Let me help you out:
channel-protocol lacp
in it. Maybe that's what you're looking forIf you need help determining the SNMP values for the specific platforms I may be able to provide them. I actually was looking it up a few weeks ago to check for the PSUs on C4506s.
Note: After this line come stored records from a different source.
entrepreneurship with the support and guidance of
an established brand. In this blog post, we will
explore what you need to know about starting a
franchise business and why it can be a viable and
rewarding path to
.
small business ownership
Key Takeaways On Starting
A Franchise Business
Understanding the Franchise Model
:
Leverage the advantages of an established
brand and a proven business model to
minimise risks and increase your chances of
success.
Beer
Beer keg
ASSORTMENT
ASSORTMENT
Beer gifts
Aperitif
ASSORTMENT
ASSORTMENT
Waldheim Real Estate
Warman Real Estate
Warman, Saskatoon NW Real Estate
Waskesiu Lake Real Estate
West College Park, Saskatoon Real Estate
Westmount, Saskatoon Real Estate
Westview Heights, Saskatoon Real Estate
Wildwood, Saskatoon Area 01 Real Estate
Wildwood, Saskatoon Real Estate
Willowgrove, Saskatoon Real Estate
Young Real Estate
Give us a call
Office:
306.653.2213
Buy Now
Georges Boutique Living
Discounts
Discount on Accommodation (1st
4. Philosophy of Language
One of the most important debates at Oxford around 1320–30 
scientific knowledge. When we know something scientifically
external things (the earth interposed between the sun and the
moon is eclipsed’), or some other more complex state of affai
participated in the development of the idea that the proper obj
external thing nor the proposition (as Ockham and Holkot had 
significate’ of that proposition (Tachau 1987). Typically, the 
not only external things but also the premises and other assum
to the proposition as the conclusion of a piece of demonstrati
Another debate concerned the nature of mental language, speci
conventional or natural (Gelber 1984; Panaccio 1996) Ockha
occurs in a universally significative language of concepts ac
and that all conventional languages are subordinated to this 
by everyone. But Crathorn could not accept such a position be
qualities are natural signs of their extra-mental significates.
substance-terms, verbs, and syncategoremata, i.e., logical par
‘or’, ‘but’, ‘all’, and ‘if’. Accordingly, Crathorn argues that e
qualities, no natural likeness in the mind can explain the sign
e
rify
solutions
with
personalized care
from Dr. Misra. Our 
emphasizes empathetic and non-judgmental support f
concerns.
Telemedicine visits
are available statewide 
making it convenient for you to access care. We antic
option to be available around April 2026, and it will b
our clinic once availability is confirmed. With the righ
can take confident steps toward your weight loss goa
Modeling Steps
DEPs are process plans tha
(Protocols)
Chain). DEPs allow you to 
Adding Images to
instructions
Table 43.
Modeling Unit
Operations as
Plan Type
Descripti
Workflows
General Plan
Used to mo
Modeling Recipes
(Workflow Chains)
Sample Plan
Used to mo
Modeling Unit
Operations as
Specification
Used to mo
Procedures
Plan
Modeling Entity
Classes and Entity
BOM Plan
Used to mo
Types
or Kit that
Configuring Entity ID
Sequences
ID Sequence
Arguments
The C3850s will definitely be different than the others since it acts as a stack, thereby reiterating indices (ex. 1000 is switch 1, 2000 is switch 2, ...)
EDIT
Looking at v0.2 (I haven't updated yet) I see that you're checking for:
OID_PLATFORM1 = ENTITY-MIB::entPhysicalDescr
OID_PLATFORM2 = CISCO-ENTITY-ASSET-MIB::ceAssetTag
OID_PLATFORM3 = CISCO-ENHANCED-IMAGE-MIB::ceImageFamily
OID_PLATFORM4 = ENTITY-MIB::entPhysicalDescr
I have an old script that retrieves a platform using OID entPhysicalModelName
which works just fine for the devices above. Perhaps you should try that instead?
EDIT 2
If you have bash
and the Net-SNMP package correctly installed you could try something along the lines of this:
# Get device model; OIDs 1,1000,or 1001 will have a switch (stack) member
read -a model <<<$(snmpbulkget -v2c -r2 -t1 -c $COMMUNITY $SWITCH ENTITY-MIB::entPhysicalModelName -Oqv)
printf "$model\n"
\ EDIT 3**
Using the snmp command above I get these:
~ $ snmpbulkget -v2c -r2 -t1 -c <Community> sfh-103-b ENTITY-MIB::entPhysicalModelName -Oqv
WS-C6509-E
~ $ snmpbulkget -v2c -r2 -t1 -c <Community> sfh-strack-a ENTITY-MIB::entPhysicalModelName -Oqv
WS-C3850-48P
WS-C3850-48P
~ $ snmpbulkget -v2c -r2 -t1 -c <Community> conf-loc2-b ENTITY-MIB::entPhysicalModelName -Oqv
WS-C4506-E
~ $
SNMPBULKGET
will get all those empty values afterwards so you'll definitely need to trim them.
A 4-member C3850 stack would return this:
WS-C3850-48P
WS-C3850-48P
WS-C3850-48P
WS-C3850-48P
(Just so you know that the SFH-STRACK-A isn't reporting a duplicate)
I started using the same MIB for stack info, works great. I also added a bit at the very end to check all the nodes to verify we pulled the serial, IOS, and platform. if not it uses your MIB to pull them direct. So we prefer CDP since it's faster and we assume reliable, and if we don't get it there then we poll it direct with SNMP. I just committed the change and it seems to work well.
I ran the latest
mnet.py graph
solution and encountered an error. I'm not sure if it's because there are too many device entries or if my depth setting is too steep. I did a dry run by setting a depth of 0 and 1 to ensure that all dependencies were properly installed which finished successfully.This instance was given a depth of 10. Not too sure if that's too deep but it did correctly detect devices down to a depth of 7.
I've uploaded the log to my Google Drive since I cannot directly upload .txt files. Though I've censored it it still shows all the steps and depth it was able to reach.